回顧目前國內報道病例,共24人,男性患者7人,女性患者16人,5個家系報道[4-7]。其中13人行基因檢測,其報道突變位點分別為第17號外顯子G2105A、第25號外顯子c.3195_c.3215 delCGA GCT CCA GCC CAG ATC GC,T3429G、第30號外顯子G/A突變致氨基酸突變D1424N、第38號外顯子G5701A、G5521A、第40號外顯子T2256C,T3429G、C5797T、5803delG。2011年意大利科學家分析218例MYH9-RD不相關家系,79%的患者突變只影響6個氨基酸殘基位點,球狀頭部的Ser 96(6%)、Arg 702(24%),螺旋結構域的Arg 1165(9%)、Asp 1424(20%)和Glu 1841(22%),或尾部螺旋狀結構域的Arg 1933(19%)[8-9],目前已經發現了80個家族基因突變位點[10]。其中頭部基因域的突變更易導致嚴重的巨大血小板減少、早期腎病、感音神經性耳聾,但是粒細胞藍色包涵體有時不可見[11]。MYH9-RD有35%的散發病例,國內該病例多以散發形式報道,常提示新的突變位點。但是隨著此種疾病報道增多,發現不僅相同錯義突變可導致不同的病情,同一同義突變也可導致疾病的輕重緩急,而確診MHA患者也可能基因測序結果未見異常,這提示MYH9基因也許不是致病的唯一基因,其中關系還需要進一步探索。許多MHA患者常患有其他疾病,例如貧血[12]、血液及其他系統惡性腫瘤[13-15]。

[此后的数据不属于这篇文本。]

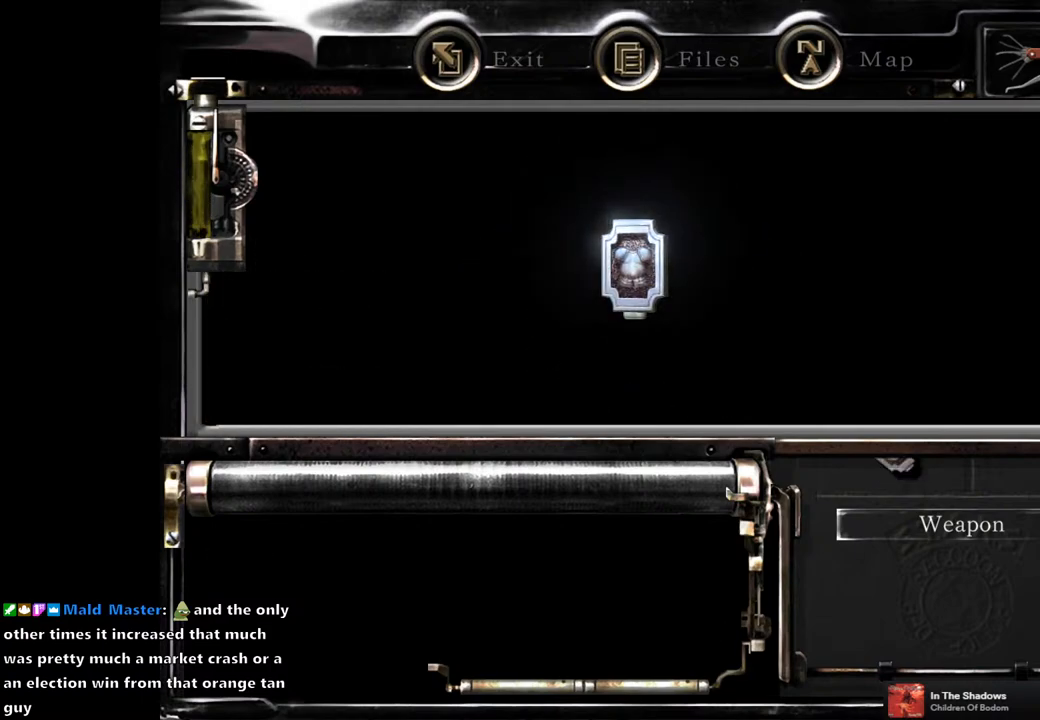
{"buttons": ["CROSS"], "left_stick": "center", "right_stick": "center", "events": [[117, "CROSS", "down"], [217, "CROSS", "up"], [283, "CROSS", "down"], [367, "CROSS", "up"], [450, "CROSS", "down"]]}
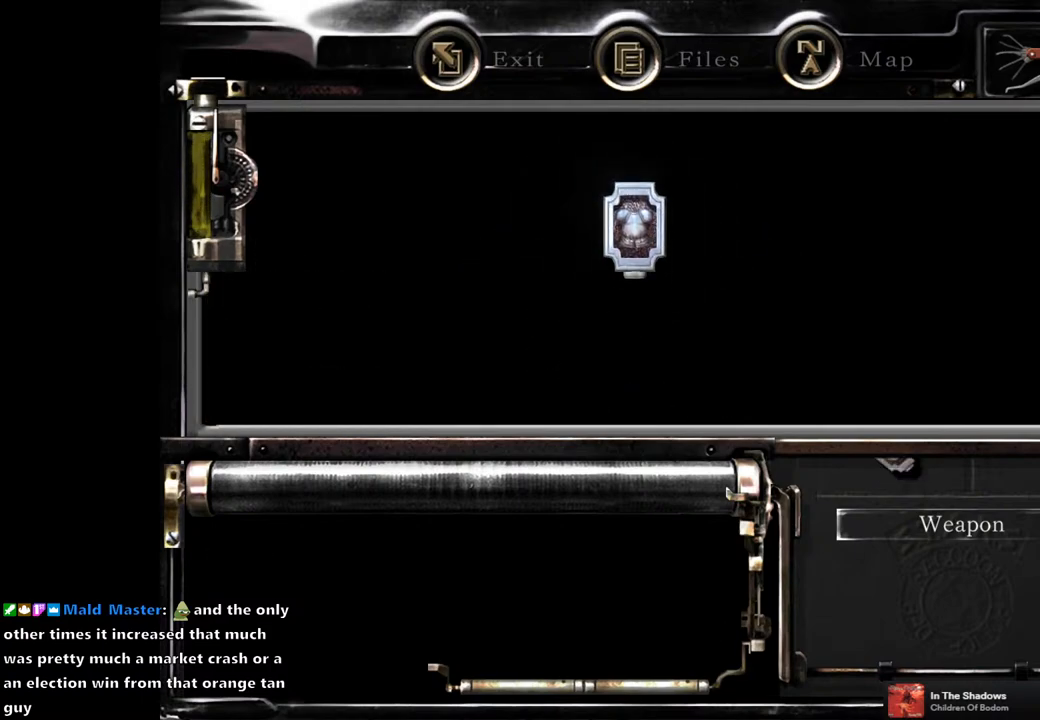
{"buttons": ["CROSS"], "left_stick": "center", "right_stick": "center", "events": [[50, "CROSS", "up"], [117, "CROSS", "down"], [217, "CROSS", "up"], [300, "CROSS", "down"], [400, "CROSS", "up"], [500, "CROSS", "down"]]}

國內外文獻中提及因誤診使用皮質激素、大量免疫球蛋白及脾切除等治療對MHA減輕出血及升高血小板均無效,但輸注去氨加壓素或應用一種人工合成的抗利尿劑衍生物(1-去氨基-8-右旋-精氨酸-加壓素,DDAVP)能明顯縮短患者出血時間。最近的文獻提示使用一種口服非肽類血小板生成素受體激動劑(艾曲波帕)可明顯改善血小板減低[16-17]。根據臨床經驗,長期服用維生素C,可起到一定的預防作用。對于MYH9基因突變導致的腎病綜合征的治療,動物實驗研究顯示使用坎地沙坦可減輕慢性腎病的進程[18],但是臨床試驗還在進一步完善中。